I've thought of another way, but am not sure if it's valid. Please let me know if it's correct: -

$\displaystyle log_2(log_2(log_2(x))) = 1$

$\displaystyle log_2(log_2(log_2(x))) = log_2(2)$ [I can write $\displaystyle log_2(2)$ instead of $\displaystyle 1$, can't I?]

So,

$\displaystyle log_2(log_2(x)) = 2$ [Now this is what I'm unsure about. Can I eliminate $\displaystyle log_2$ from both sides in this case??]

Next,

$\displaystyle log_2(log_2(x)) = 2*log_2(2)$ [where $\displaystyle log_2(2) = 1$ ]

$\displaystyle log_2(log_2(x)) = log_2(2)^2 \Longrightarrow log_2(log_2(x)) = log_2(4)$

$\displaystyle log_2(x) = 4$

$\displaystyle \Longrightarrow log_2(x) = 4*log_2(2)$

$\displaystyle \Longrightarrow log_2(x) = log_2(2)^4$

$\displaystyle \Longrightarrow log_2(x) = log_2(16)$

Thus $\displaystyle x = 16$

Now is it a valid method???

Originally Posted by arijit2005

Thanks...

I've thought of another way, but am not sure if it's valid. Please let me know if it's correct: -

$\displaystyle log_2(log_2(log_2(x))) = 1$

$\displaystyle log_2(log_2(log_2(x))) = log_2(2)$ [I can write $\displaystyle log_2(2)$ instead of $\displaystyle 1$, can't I?] Yes.

So,

$\displaystyle log_2(log_2(x)) = 2$ [Now this is what I'm unsure about. Can I eliminate $\displaystyle log_2$ from both sides in this case??]

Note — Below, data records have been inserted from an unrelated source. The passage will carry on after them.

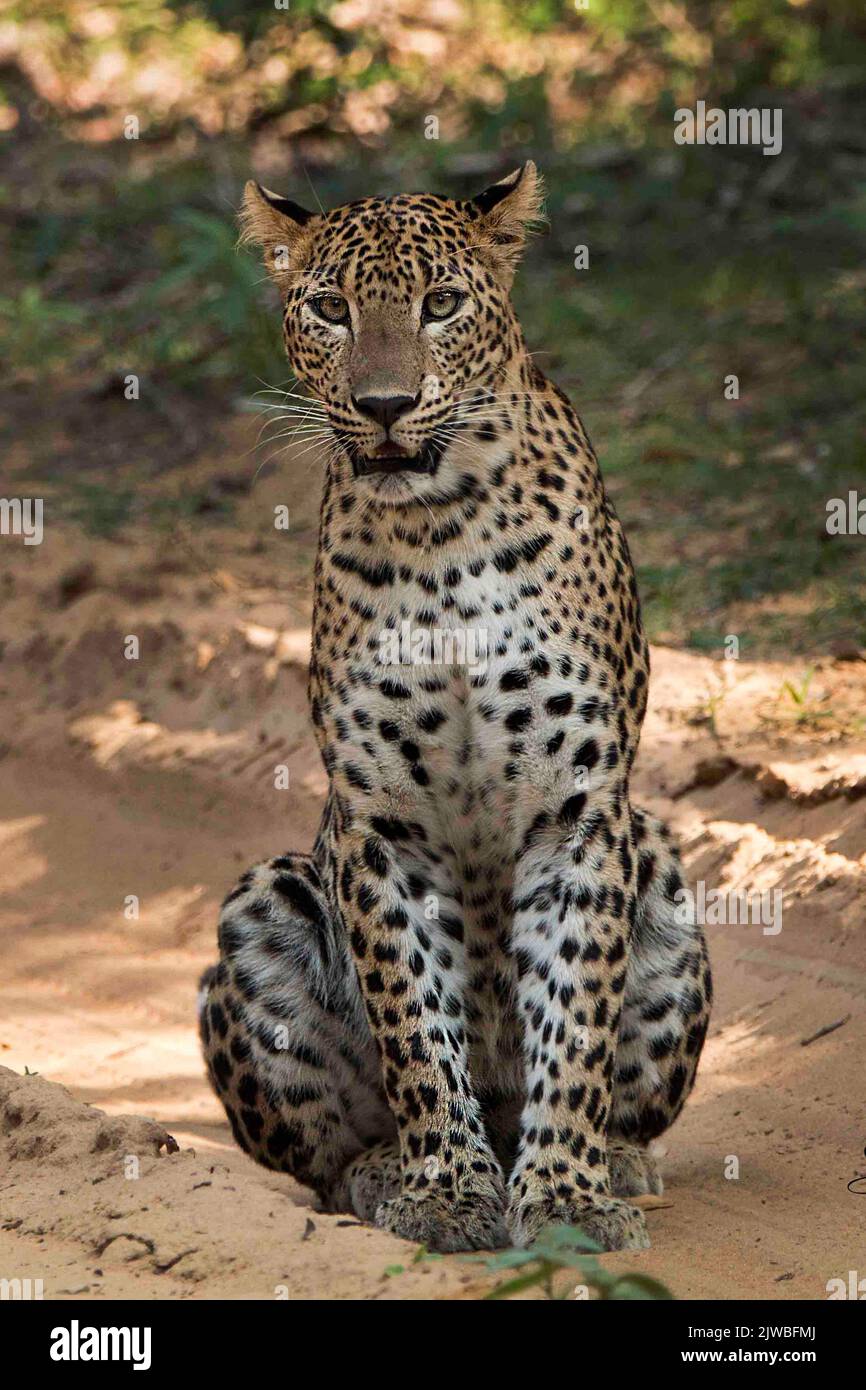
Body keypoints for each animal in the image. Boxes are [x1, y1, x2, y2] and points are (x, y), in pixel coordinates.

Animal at [200, 157, 717, 1256]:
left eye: (440, 304)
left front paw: (565, 1196)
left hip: (660, 867)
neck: (438, 536)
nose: (386, 403)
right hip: (264, 899)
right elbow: (413, 1025)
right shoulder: (381, 827)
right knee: (327, 1153)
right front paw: (444, 1188)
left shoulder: (577, 812)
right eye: (330, 309)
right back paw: (381, 1169)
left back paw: (613, 1158)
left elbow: (574, 1017)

Yes you can. This is because the function $\displaystyle \color{red}f(x)=\log_2(x)$ is one-to-one, or injective, which you probably haven't learned yet. But it means that f(a) = f(b) implies a = b, and graphically, f(x) passes the "horizontal line test."

Next,

$\displaystyle log_2(log_2(x)) = 2*log_2(2)$ [where $\displaystyle log_2(2) = 1$ ]

$\displaystyle log_2(log_2(x)) = log_2(2)^2 \Longrightarrow log_2(log_2(x)) = log_2(4)$ I would write $\displaystyle \color{red}log_2(2^2)$ so people don't misinterpret as $\displaystyle \color{red}\left(\log_2(2)\right)^2$.

$\displaystyle log_2(x) = 4$

$\displaystyle \Longrightarrow log_2(x) = 4*log_2(2)$

$\displaystyle \Longrightarrow log_2(x) = log_2(2)^4$

$\displaystyle \Longrightarrow log_2(x) = log_2(16)$

Thus $\displaystyle x = 16$

Now is it a valid method??? Yes. Good job.

..

Thanks..

No I haven't learned the " $\displaystyle f(x) = log_2(x)$ " thing yet.